Предчувствовал ли он это, когда говорил порой, что все его любимые
герои -- Александр Герцен, Михаил Лунин, Николай Карамзин и даже Иван
Иванович Пущин -- декабрист, доживший до возвращения, ушли из жизни до
шестидесяти лет, и что с ним будет то же самое? Ведь сказал же он жене,
когда его везли в больницу: "Я же всегда говорил, что умру в пятьдесят
девять". Кто из нас придумал всерьез эти дурацкие шутки? Знали ли мы тогда,
глядя на это улыбающееся лицо, какой смертельной болью переполнено его
сердце, готовое взорваться? Уже после его смерти вышла из печати книга,
пророчески названная им "Оттуда" и сданная им в издательство незадолго до
смерти. Помнится, Тонику очень нравилось это название, хотя речь шла,
конечно, не о том свете, а об Италии.
Незадолго до смерти Эйдельман вернулся из Калифорнии, где работал в
Стэнфордском Университете, и привез груду ксерокопий книг, касающихся
событий в нашей стране в двадцатые годы - по эмигрантской прессе и мемуарам.

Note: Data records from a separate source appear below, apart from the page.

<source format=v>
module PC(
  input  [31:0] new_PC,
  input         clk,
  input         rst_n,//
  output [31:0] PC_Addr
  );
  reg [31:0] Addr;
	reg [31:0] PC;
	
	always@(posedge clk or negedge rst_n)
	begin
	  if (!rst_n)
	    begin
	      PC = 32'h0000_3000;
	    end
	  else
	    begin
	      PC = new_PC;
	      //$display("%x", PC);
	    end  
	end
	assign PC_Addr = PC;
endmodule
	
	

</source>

Вся эта груда была свалена в маленькой комнатушке у нас на даче, и время от
времени Тоник, с нескрываемым удовольствием озирая эту груду, вдруг
выхватывал из нее какой-нибудь листок и увлеченно начинал рассказывать о
неведомых нам событиях, сопровождая рассказ, как обычно, интереснейшими
комментариями. В это время он обдумывал также замысел новой, уже заказанной
ему книги об истории московского Кремля и его обитателей -- от Юрия
Долгорукого до современных. Книге этой не суждено было осуществиться.

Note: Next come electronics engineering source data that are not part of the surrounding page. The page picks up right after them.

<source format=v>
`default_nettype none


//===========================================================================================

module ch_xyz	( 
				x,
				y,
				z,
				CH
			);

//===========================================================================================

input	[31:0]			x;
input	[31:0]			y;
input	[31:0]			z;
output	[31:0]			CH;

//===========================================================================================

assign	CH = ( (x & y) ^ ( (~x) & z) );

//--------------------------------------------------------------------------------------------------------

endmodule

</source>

Уже после смерти Натана Эйдельмана в "Огоньке" была опубликована его
небольшая статья, даже не статья, а расшифровка его лекции после возвращения
из Стэнфорда, где он ежедневно, более двух месяцев, прерываясь только на
выходные дни, работал в архивах входящего в этот университет Института
Гувера, явившегося самым крупным архивным фондом материалов о России в
послереволюционные годы. Даже по этой небольшой статье можно Жудить о
масштабах и значении задуманной им книги. Основу ее должны были составить
рукописные материалы, собранные в эмиграции Борисом Ивановичем Николаевским
и Николаем Владиславовичем Вольским, известным под псевдонимом Валентинов и
ставшим одним из обруганных героев "Материализма и эмпириокритицизма". Два
этих выдающихся человека собрали огромную коллекцию рукописей, создавшую
основной фонд Гуверовского архива -- сотни тысяч документов. В них -- вся
неискаженная история России: от Александра II, Герцена и Огарева -- до
ГУЛАГа, Жданова и Берии. В общем, как сказал Эйдельман -- "от Радищева до
Брежнева". Один из наиболее интересных документов -- биография Ленина,
написанная Валентиновым. В переписке с Николаев-Ярким Валентинов, не скрывая
своей несомненной симпатии к Ленину, несмотря на его авторитарность, и
восхищения его безусловным талантом, пишет, что без Ленина революции в
России быть бы не могло: "У него была ражь, гипноз, он мог бы и десять
революций сделать. Я вам точно говорю -- гипноз".
Огромное количество найденных Эйдельманом материалов проливает свет на
события тридцатых годов, ранее почти неизвестные у нас. К ним относятся
катастрофическое землетрясение в Армении весной 1931 года -- в районе медных
рудников Зангезура, чудовищный взрыв, произошедший в августе 1939 года на
Магаданском рейде, при котором погибло три или четыре тысячи человек, и
который долгие десятилетия оставался государственной тайной.
Впервые обнаружены документы о массовом выселении корейцев и китайцев с
Дальнего Востока, которое, оказывается, началось не в годы войны, а
значительно раньше, и достигало внушительных масштабов -- более трех с
половиной миллионов человек. Большая часть выселенных была отправлена в
Заполярье, в Якутию, где их обрекли на голодное вымирание. Эти огромные
планомерные операции, как писал Николаевский, в известном смысле
подготавливали массовые операции по различным выселениям во время войны.